Before the Subcommittee on Communications and Technology
of the Energy and Commerce Committee
U.S. House of Representatives

Part 7

Malware Hitting Home

Let me give you a real-life example. Plano, Texas-based Hilary Machinery, one of the largest machine tool distributor service organizations in the southwest, had $800,000 drained from its bank accounts in two days. It wasn’t the company’s financial institution that discovered the error. It was Hilary Machinery itself.

Between November 9-10, 2009, PlainsCapital Bank received fraudulent wire-transfer instructions from a group that infiltrated the bank accounts of Hilary Machinery. Some of the transfers involved sums in excess of $100,000, while others were as small as $2,500. Each transfer was made to a different account, which was highly unusual, and outside the norm for the company. PlainsCapital Bank was able to recover all but approximately $200,000 of the lost funds.

Now, who is responsible for the loss was a matter of question. Hilary Machinery believed that PlainsCapital should have been held liable, sued the bank and demanded repayment of the remaining $200,000.

In turn, PlainsCapital counter-sued, saying their security was, in fact, reasonable by industry standards and that it processed the wire transfers in good faith. The lawsuit was eventually settled, but the point is that this could have happened to any small business in terms of the attack and fallout.
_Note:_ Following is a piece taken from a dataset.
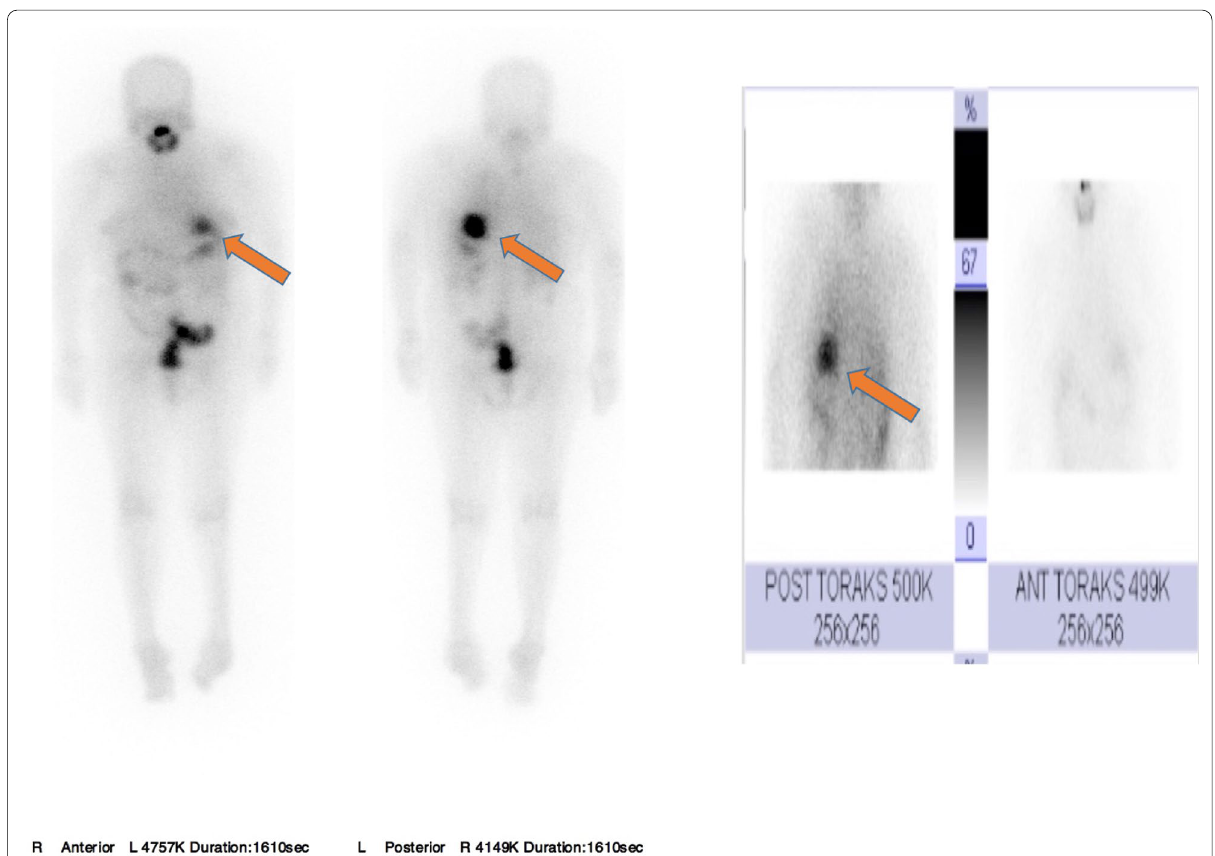
Fig. 4 (Left) Post-therapy whole-body scan (150 mCi I-131 given on 2.11.16) and (right) spot view of the thorax showed persistent tracer uptake in the left lower lung field (arrow) which is more prominent posteriorly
Compounding the problem is that, if this theft had affected an individual, at least the FDIC would have made them whole. But small-business accounts aren’t protected. So they are out the money unless they have the means to sue and the amount of loss is more than the cost of litigation.

Also, this is the silent crime. Small businesses that have been hit do not have PR shops or press agents and have little reason to let the public know they have been impacted. And the banks have little incentive to tell consumers that their fraud detection and passcode methods do not actually work against such threats. So while this cybercrime is widespread, you do not hear about it and that leaves more and more companies unaware that they need to do more.